De son côté, Julie Côté, de Rouyn-Noranda, ne pense pas que l'avortement soit facilement accessible partout au Québec. Le kilométrage à parcourir, les dépenses associées à l’avortement et le filet social des femmes sont des enjeux pour celles qui veulent avorter, a-t-elle expliqué.

Deux manifestants vêtus de noir, pancarte à la main.

Terry Lajoie était en colère lorsqu’il a appris la décision de la Cour suprême des États-Unis.

Photo : Radio-Canada / Athéna Couture

Terry Lajoie était en colère lorsqu’il a appris la décision de la Cour suprême américaine. Ça m'a beaucoup fait penser à la réaction des Américains face à la situation qui a entouré le décès de George Floyd et c’est autant déprimant de voir la Cour suprême sacrifier les droits des femmes qu’inspirant de voir les mobilisations partout autour de la planète pour cette cause, a-t-il affirmé.

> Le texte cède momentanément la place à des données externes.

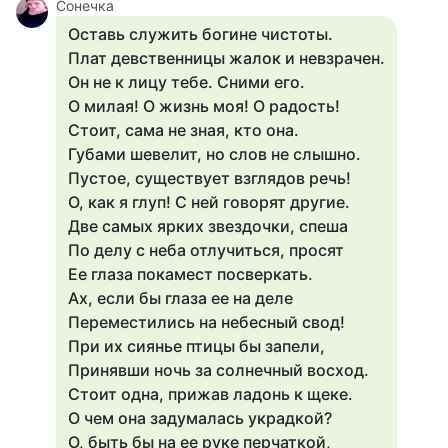
Сонечка
Оставь служить богине чистоты.
Плат девственницы жалок и невзрачен.
Он не к лицу тебе. Сними его.
О милая! О жизнь моя! О радость!
Стоит, сама не зная, кто она.
Губами шевелит, но слов не слышно.
Пустое, существует взглядов речь!
О, как я глуп! С ней говорят другие.
Две самых ярких звездочки, спеша
По делу с неба отлучиться, просят
Ее глаза покамест посверкать.
Ах, если бы глаза ее на деле
Переместились на небесный свод!
При их сиянье птицы бы запели,
Принявши ночь за солнечный восход.
Стоит одна, прижав ладонь к щеке.
О чем она задумалась украдкой?
О, быть бы на ее руке перчаткой,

Une femme montre une pancarte sur laquelle sont dessinés un utérus et des doigts d'honneur.

Félicie Gingras a pris part à la manifestation de Rouyn-Noranda.

Photo : Radio-Canada / Athéna Couture

Félicie Gingras est apeurée par l'invalidation de l’arrêt Roe contre Wade. La nouvelle de l’interdiction de l’avortement aux États-Unis me fait très peur, alors être ici aujourd’hui me permet de dire ce que j’ai à dire et d’être fâchée de la décision, soutient-elle.

Une femme tient une pancarte.

Brigitte Arseneault est déçue par la décision de la Cour suprême des États-Unis de révoquer le droit à l'avortement à l'échelon fédéral.

Photo : Radio-Canada / Athéna Couture

Pour Brigitte Arseneault, travailleuse au Centre Entre-Femmes de Rouyn-Noranda, il était primordial de prendre part à cette manifestation.

Les Américaines vont se faire interdire le droit à l’avortement : on ne peut pas rester les bras croisés! C’est une lutte gagnée de longue date aux États-Unis et ce n’est pas vrai qu’on va retourner aux broches à tricoter. On doit tout faire pour que ce droit reste protégé partout dans le monde, a déclaré cette manifestante.